By now it was time for the forum “Restoring hope through international law – is the right of return for Palestinian refugees necessary for peace?”:

"Our speakers will discuss the sometimes controversial, internationally recognized right of refugees to return to areas from which they have fled or been forced to leave. Should refugees be compensated  for what they have lost? Should they be allowed to return home? Should they be allowed to repossess their properties or should they instead receive compensation and support for resettlement? What if their homes are gone? Have been demolished to make way for an airport? Refugee rights derive from a number of legal sources, including customary international law, international humanitarian law (governing rights of civilians during war), and human rights law"

 The speakers were Samah Sabawi and Dr Marcelo Svirsky:
"Samah Sabawi is an Australian-Palestinian writer, playwright an political analyst with years of experience and special expertise in human rights. Samah was born in Palestine but her family was displaced as a result of Israel’s occupation of the Gaza Strip in 1967. She lived with her family in a refugee camp, moved into the Arabian Gulf and later migrated to Australia. She still has family living under Israeli siege in Gaza. Her work reflects her passion about her heritage and her desire for a peaceful resolution that is based on justice and respect of human rights for all.  
"She is a policy advisor to the Palestinian policy network AlShabaka and has formerly served as executive director and media spokesperson for the National Council on Canada Arab Relations (NCCAR) and as public advocate for Australians for Palestine. 
"Dr Marcelo Svirsky is a political scientist who works at the School of History and Politics, University of Wollongong, where he  teaches subjects in International Studies.  He grew up in Argentina but moved to Israel where he completed his education at Technion and Haifa Universities. As an activist, Marcelo has long been involved  in the Palestinian struggle for peace with justice. Later this year, Marcelo will walk from Sydney to the Federal Parliament in Canberra to raise awareness about Boycott, Divestment and Sanctions, (BDS), in Australia.  
"His research interests are primarily invested on theories and the practice of political activism, revolutionary action, and social transformation. His current research and works in progress include a special issue of the journal Settler Colonial Studies and ‘The Ecology of Interculturalism in Israel’
It was good to have the opportunity to listen to Samah again - we'd last encountered her at the Human Rights in Palestine that we attended at the Australian National University in Canberra last year.

Afterwards we sat up the front to watch the Palestinian fashion parade.

The Palestine Costume Archive's Education Officers often lend a hand with events like this worldwide. They are usually either run by Palestinian diaspora communities or by activist groups who borrow a few garments from their local Palestinian community.  Sometimes we are asked to help with the whole thing, in which case we usually put up one of our small traveling educational displays about Palestinian costume and embroidery at the event. We then also arrange with the local community for a few families to bring some treasured embroidered items in to be included in the fashion parade, which we help identify and provide historical background on.

In the case of last Saturday we were just there with and as friends and not taking part.  But in just being part of the audience we were also fulfilling our role of observing and documenting what cultural knowledge remains in Palestinian diaspora communities. We were looking forward to seeing what type of embroidered garments would be thought important to include by the local community, and what might be said about each garment.
- - -
◆ Exercise requirements ◆
1. In the forum account, condense the paragraph beginning "The Palestine Costume Archive's Education Officers" while keeping its main facts.
2. In the forum account, rewrite the passage starting with "In the case" and going on through "about each garment.", using "crowd" in place of "audience".
The listing is not needed for any of this.

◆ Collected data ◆
- - -
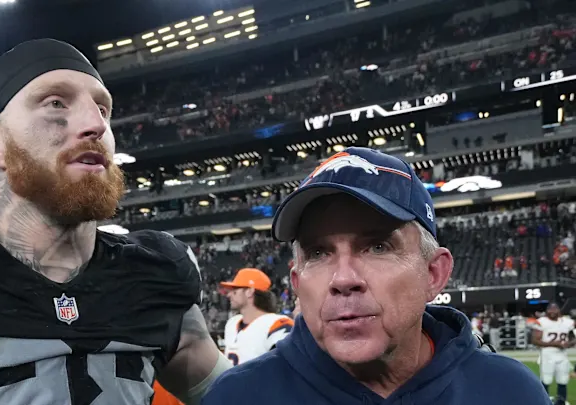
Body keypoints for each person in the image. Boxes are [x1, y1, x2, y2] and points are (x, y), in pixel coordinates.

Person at [0, 39, 230, 404]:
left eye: (103, 109)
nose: (95, 124)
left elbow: (243, 393)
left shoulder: (155, 276)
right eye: (56, 103)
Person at [202, 147, 551, 405]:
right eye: (318, 253)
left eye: (378, 247)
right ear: (297, 284)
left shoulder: (511, 392)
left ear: (433, 274)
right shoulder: (236, 397)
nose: (343, 279)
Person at [220, 268, 294, 365]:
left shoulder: (277, 324)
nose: (229, 295)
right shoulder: (232, 323)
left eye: (235, 291)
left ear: (249, 292)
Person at [531, 302, 576, 405]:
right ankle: (544, 401)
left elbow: (572, 337)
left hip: (562, 355)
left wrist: (569, 343)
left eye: (555, 309)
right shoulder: (542, 322)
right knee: (546, 380)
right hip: (547, 354)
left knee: (563, 380)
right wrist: (554, 344)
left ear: (559, 310)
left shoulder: (567, 322)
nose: (552, 311)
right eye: (550, 309)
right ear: (547, 310)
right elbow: (535, 340)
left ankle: (561, 401)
- - -
◆ Answer set ◆
1. The Palestine Costume Archive's Education Officers often help with events like this around the world. These events are usually run by Palestinian diaspora communities or by activist groups that borrow a few garments from their local Palestinian community. When asked to help with a whole event, the officers usually set up a small traveling educational display on Palestinian costume and embroidery. They also arrange for a few local families to bring treasured embroidered items for the fashion parade, and they help identify those items and give historical background on them.

2.
In the case of last Saturday we were just there with and as friends and not taking part.  But in just being part of the crowd we were also fulfilling our role of observing and documenting what cultural knowledge remains in Palestinian diaspora communities. We were looking forward to seeing what type of embroidered garments would be thought important to include by the local community, and what might be said about each garment.